4. Analysis of Reasoning Strategies
KOR-Bench integrates advanced experimental methodologies for dissecting model reasoning:
- Stepwise Prompting: Tasks are decomposed into sub-steps, enabling granular observation of intermediate inference and error correction. In Cipher tasks, iterative “self-correction” via two rounds of stepwise prompting yields the optimal performance, demonstrating the utility of explicit scaffolding in complex rule applications.
- Trick Injection in Puzzles: Employing strategic guidance ("Tricks") at critical junctures in puzzle tasks can simplify solution trajectories and improve end-to-end task accuracy.
- Rule-Focused Attention Visualization: Attention mapping across input rules vs. other components reveals which task elements attract the model’s primary focus during reasoning, elucidating the sources of correct and erroneous solutions.
5. Correlation, Dataset Composition, and Scaling
Correlation analyses show that variation in dataset size and question complexity directly impacts benchmark outcomes. Tasks with more intricate rule definitions or larger input spaces present steeper learning curves, emphasizing the limits of sample efficiency and adaptation in LLMs. Zero-shot vs. few-shot experiments illustrate that models benefit disproportionately from even sparse contextual exposures, suggesting strong reliance on example-based abstraction rather than true zero-shot reasoning.
Ablation across datasets and benchmarking correlations further indicate that performance on KOR-Bench has minimal alignment with benchmarks that have overlapping knowledge components, confirming its orthogonality with respect to pretraining content.
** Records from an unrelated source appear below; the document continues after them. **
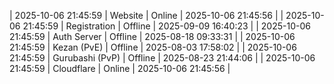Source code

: | 2025-10-06 21:45:59 | Website | Online | 2025-10-06 21:45:56 |
| 2025-10-06 21:45:59 | Registration | Offline | 2025-09-09 16:40:23 |
| 2025-10-06 21:45:59 | Auth Server | Offline | 2025-08-18 09:33:31 |
| 2025-10-06 21:45:59 | Kezan (PvE) | Offline | 2025-08-03 17:58:02 |
| 2025-10-06 21:45:59 | Gurubashi (PvP) | Offline | 2025-08-23 21:44:06 |
| 2025-10-06 21:45:59 | Cloudflare | Online | 2025-10-06 21:45:56 |
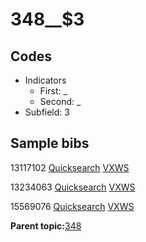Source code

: # 348\_\_$3

## Codes

-   Indicators
    -   First: \_
    -   Second: \_
-   Subfield: 3

## Sample bibs

13117102 [Quicksearch](https://search.library.yale.edu/catalog/13117102) [VXWS](http://prodorbis.library.yale.edu:7014/vxws/GetHoldingsService?bibId=13117102)

13234063 [Quicksearch](https://search.library.yale.edu/catalog/13234063) [VXWS](http://prodorbis.library.yale.edu:7014/vxws/GetHoldingsService?bibId=13234063)

15569076 [Quicksearch](https://search.library.yale.edu/catalog/15569076) [VXWS](http://prodorbis.library.yale.edu:7014/vxws/GetHoldingsService?bibId=15569076)

**Parent topic:**[348](../../tags/348/348.md)

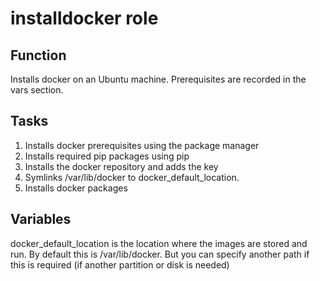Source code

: # installdocker role

## Function
Installs docker on an Ubuntu machine. Prerequisites are recorded in the vars section.

## Tasks

1. Installs docker prerequisites using the package manager
2. Installs required pip packages using pip
3. Installs the docker repository and adds the key
4. Symlinks /var/lib/docker to docker_default_location. 
5. Installs docker packages
## Variables
docker_default_location is the location where the images are stored and run. By default this is /var/lib/docker. But you can specify another path if this is required (if another partition or disk is needed)
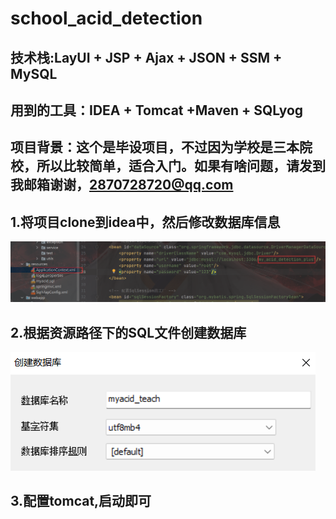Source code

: # school_acid_detection
## 技术栈:LayUI + JSP + Ajax + JSON + SSM + MySQL
## 用到的工具：IDEA + Tomcat +Maven + SQLyog
## 项目背景：这个是毕设项目，不过因为学校是三本院校，所以比较简单，适合入门。如果有啥问题，请发到我邮箱谢谢，2870728720@qq.com

## 1.将项目clone到idea中，然后修改数据库信息
![image](./1.png)
## 2.根据资源路径下的SQL文件创建数据库
![image](./2.png)
## 3.配置tomcat,启动即可
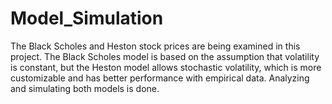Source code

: # Model_Simulation

The Black Scholes and Heston stock prices are being examined in this project. The Black Scholes model is based on the assumption that volatility is constant, but the Heston model allows stochastic volatility, which is more customizable and has better performance with empirical data. Analyzing and simulating both models is done.

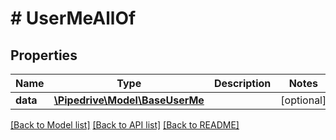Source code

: # # UserMeAllOf

## Properties

Name | Type | Description | Notes
------------ | ------------- | ------------- | -------------
**data** | [**\Pipedrive\Model\BaseUserMe**](BaseUserMe.md) |  | [optional]

[[Back to Model list]](../../README.md#models) [[Back to API list]](../../README.md#endpoints) [[Back to README]](../../README.md)
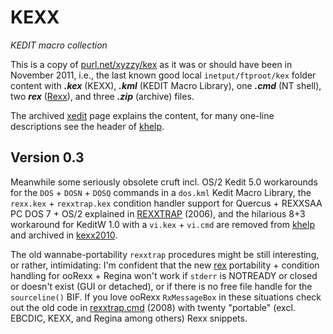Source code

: # KEXX
*KEDIT macro collection*

This is a copy of [purl.net/xyzzy/kex][2011] as it was or should have been in November 2011, i.e., the last known good local `inetput/ftproot/kex` folder content with ***.kex*** (KEXX), ***.kml*** (KEDIT Macro Library), one ***.cmd*** (NT shell), two ***rex*** ([Rexx](https://github.com/frank-e/rexx-fan "rexx-fan")), and three ***.zip*** (archive) files.  

The archived [xedit][KEXX] page explains the content, for many one-line descriptions see the header of [khelp][2020].

## Version 0.3 ##
Meanwhile some seriously obsolete cruft incl. OS/2 Kedit 5.0 workarounds for the `DOS` + `DOSN` + `DOSQ` commands in a `dos.kml` Kedit Macro Library, the `rexx.kex` + `rexxtrap.kex` condition handler support for Quercus + REXXSAA PC DOS 7 + OS/2 explained in [REXXTRAP][2006] (2006), and the hilarious 8+3 workaround for KeditW 1.0 with a `vi.kex` + `vi.cmd` are removed from [khelp][2020] and archived in  [kexx2010][2010]. 

The old wannabe-portability `rexxtrap` procedures might be still interesting, or rather, intimidating:  I'm confident that the new [rex][2019] portability + condition handling for ooRexx + Regina won't work if `stderr` is NOTREADY or closed or doesn't exist (GUI or detached), or if there is no free file handle for the `sourceline()` BIF. If you love ooRexx `RxMessageBox` in these situations check out the old code in [rexxtrap.cmd][2008] (2008) with twenty "portable" (excl. EBCDIC, KEXX, and Regina among others) Rexx snippets. 

[2006]: http://purl.net/xyzzy/rexxtrap.htm (purl.net/xyzzy/rexxtrap.htm)
[2008]: http://purl.net/xyzzy/src/rexxtrap.cmd (purl.net/xyzzy/src/rexxtrap.cmd)
[2010]: https://github.com/frank-e/KEXX/blob/master/kexx2010.zip (kexx2010.zip)
[2011]: https://purl.net/xyzzy/kex/
[KEXX]: https://purl.net/xyzzy/xedit.htm (KEXX Macros)
[2019]: https://github.com/frank-e/KEXX/blob/master/rex.kex (rex.kex)
[2020]: https://github.com/frank-e/KEXX/blob/master/khelp.rex (khelp.kex)
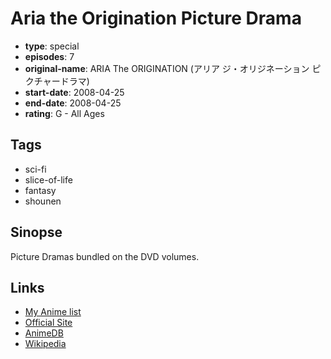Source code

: # Aria the Origination Picture Drama

-   **type**: special
-   **episodes**: 7
-   **original-name**: ARIA The ORIGINATION (アリア ジ・オリジネーション ピクチャードラマ)
-   **start-date**: 2008-04-25
-   **end-date**: 2008-04-25
-   **rating**: G - All Ages

## Tags

-   sci-fi
-   slice-of-life
-   fantasy
-   shounen

## Sinopse

Picture Dramas bundled on the DVD volumes.

## Links

-   [My Anime list](https://myanimelist.net/anime/5196/Aria_the_Origination_Picture_Drama)
-   [Official Site](http://www.ariacompany.net/index2.htm)
-   [AnimeDB](http://anidb.info/perl-bin/animedb.pl?show=anime&aid=5424)
-   [Wikipedia](http://en.wikipedia.org/wiki/Aria_the_Origination)

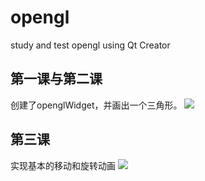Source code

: # opengl
study and test opengl using Qt Creator
## 第一课与第二课
创建了openglWidget，并画出一个三角形。
![](https://i.loli.net/2019/03/27/5c9b0a4bdde29.jpg)
## 第三课
实现基本的移动和旋转动画
![](https://i.loli.net/2019/03/27/5c9b091184cc0.gif)
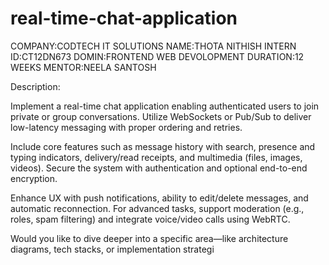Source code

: # real-time-chat-application
COMPANY:CODTECH IT SOLUTIONS
NAME:THOTA NITHISH
INTERN ID:CT12DN673
DOMIN:FRONTEND WEB DEVOLOPMENT
DURATION:12 WEEKS
MENTOR:NEELA SANTOSH


Description:



Implement a real-time chat application enabling authenticated users to join private or group conversations. Utilize WebSockets or Pub/Sub to deliver low-latency messaging with proper ordering and retries.

Include core features such as message history with search, presence and typing indicators, delivery/read receipts, and multimedia (files, images, videos). Secure the system with authentication and optional end-to-end encryption.

Enhance UX with push notifications, ability to edit/delete messages, and automatic reconnection. For advanced tasks, support moderation (e.g., roles, spam filtering) and integrate voice/video calls using WebRTC.

Would you like to dive deeper into a specific area—like architecture diagrams, tech stacks, or implementation strategi



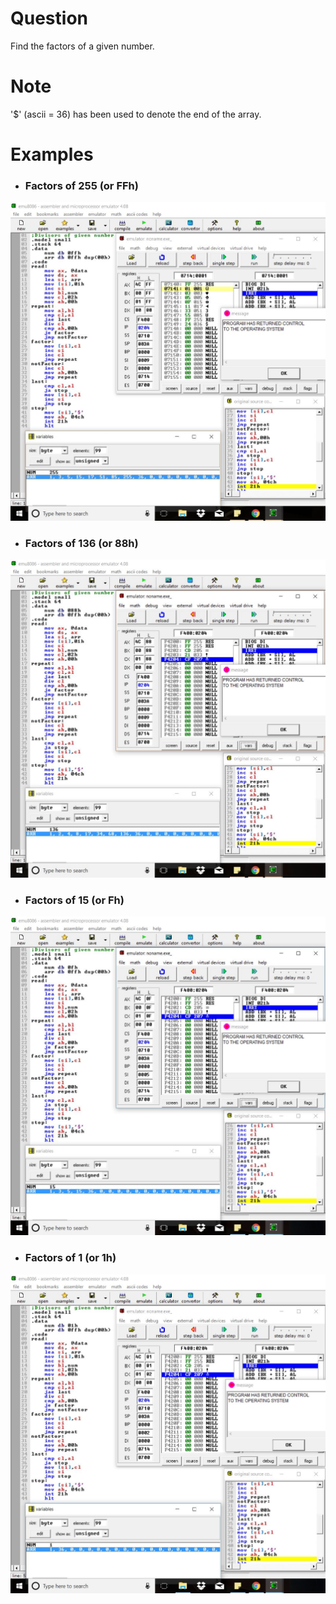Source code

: # Question
Find the factors of a given number.

# Note
'$' (ascii = 36) has been used to denote the end of the array.

# Examples
* ### Factors of 255 (or FFh)
![ex1](ex1.JPG) <br/>

* ### Factors of 136 (or 88h)
![ex2](ex2.JPG) <br/>

* ### Factors of 15 (or Fh)
![ex3](ex3.JPG) <br/>

* ### Factors of 1 (or 1h)
![ex4](ex4.JPG) <br/>
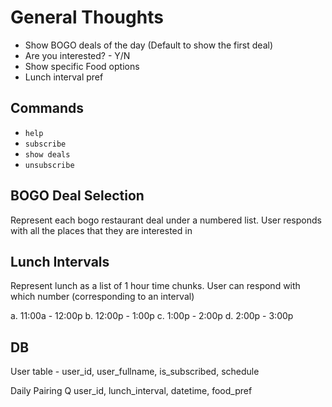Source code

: # General Thoughts

- Show BOGO deals of the day (Default to show the first deal)
- Are you interested? - Y/N
- Show specific Food options
- Lunch interval pref

## Commands

- `help`
- `subscribe`
- `show deals`
- `unsubscribe`

## BOGO Deal Selection

Represent each bogo restaurant deal under a numbered list. User responds with all the places that they are interested in

## Lunch Intervals

Represent lunch as a list of 1 hour time chunks. User can respond with which number (corresponding to an interval)

a. 11:00a - 12:00p
b. 12:00p - 1:00p
c. 1:00p - 2:00p
d. 2:00p - 3:00p

## DB

User table - user_id, user_fullname, is_subscribed, schedule

Daily Pairing Q
user_id, lunch_interval, datetime, food_pref
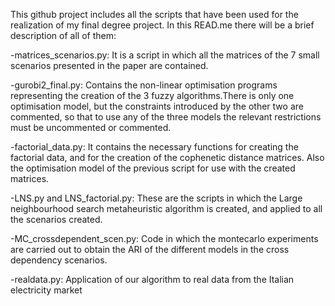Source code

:This github project includes all the scripts that have been used for the realization of my final degree project. In this READ.me there will be a brief description of all of them:

-matrices_scenarios.py: It is a script in which all the matrices of the 7 small scenarios presented in the paper are contained.

-gurobi2_final.py: Contains the non-linear optimisation programs representing the creation of the 3 fuzzy algorithms.There is only one optimisation model, 
but the constraints introduced by the other two are commented, so that to use any of the three models the relevant restrictions must be uncommented or commented.

-factorial_data.py: It contains the necessary functions for creating the factorial data, and for the creation of the cophenetic distance matrices. 
Also the optimisation model of the previous script for use with the created matrices.

-LNS.py and LNS_factorial.py: These are the scripts in which the Large neighbourhood search metaheuristic algorithm is created, and applied to all the scenarios created.

-MC_crossdependent_scen.py: Code in which the montecarlo experiments are carried out to obtain the ARI of the different models in the cross dependency scenarios.

-realdata.py: Application of our algorithm to real data from the Italian electricity market
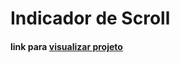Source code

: # Indicador de Scroll

#### link para [visualizar projeto](https://romariocavalcante.github.io/Indicator_Scroll/)
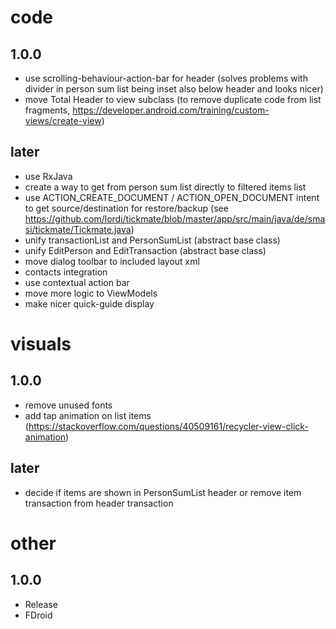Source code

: # code
## 1.0.0
- use scrolling-behaviour-action-bar for header (solves problems with divider in person sum list being inset also below header and looks nicer)
- move Total Header to view subclass (to remove duplicate code from list fragments, https://developer.android.com/training/custom-views/create-view)
## later
- use RxJava
- create a way to get from person sum list directly to filtered items list
- use ACTION_CREATE_DOCUMENT / ACTION_OPEN_DOCUMENT intent to get source/destination for restore/backup (see https://github.com/lordi/tickmate/blob/master/app/src/main/java/de/smasi/tickmate/Tickmate.java)
- unify transactionList and PersonSumList (abstract base class)
- unify EditPerson and EditTransaction (abstract base class)
- move dialog toolbar to included layout xml
- contacts integration
- use contextual action bar
- move more logic to ViewModels
- make nicer quick-guide display

# visuals
## 1.0.0
- remove unused fonts
- add tap animation on list items (https://stackoverflow.com/questions/40509161/recycler-view-click-animation)
## later
- decide if items are shown in PersonSumList header or remove item transaction from header transaction

# other
## 1.0.0
- Release 
- FDroid

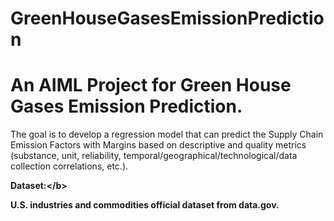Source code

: # GreenHouseGasesEmissionPrediction
<h1>An AIML Project for Green House Gases Emission Prediction.</h1>

<p>The goal is to develop a regression model that can predict the Supply Chain Emission Factors with Margins based on descriptive and quality metrics (substance, unit, reliability, temporal/geographical/technological/data collection correlations, etc.).</p>

<b>Dataset:\</b>
<p>U.S. industries and commodities official dataset from data.gov.</p>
6. Prospects for Multimodal and Advanced Extensions
The architectural framework of KOR-Bench allows for continuous dataset augmentation, parameterized variations of rule structures, and the integration of visual domains. The paper explicitly advocates for future development of multimodal versions—enabling simultaneous evaluation of rule induction and reasoning across modalities—in order to holistically assess next-generation LLM reasoning capabilities.
KOR-Bench thereby serves as both a robust instrument for dissecting reasoning skill independent of knowledge, and a methodological foundation for probing the boundaries of dynamic rule generalization in artificial intelligence research.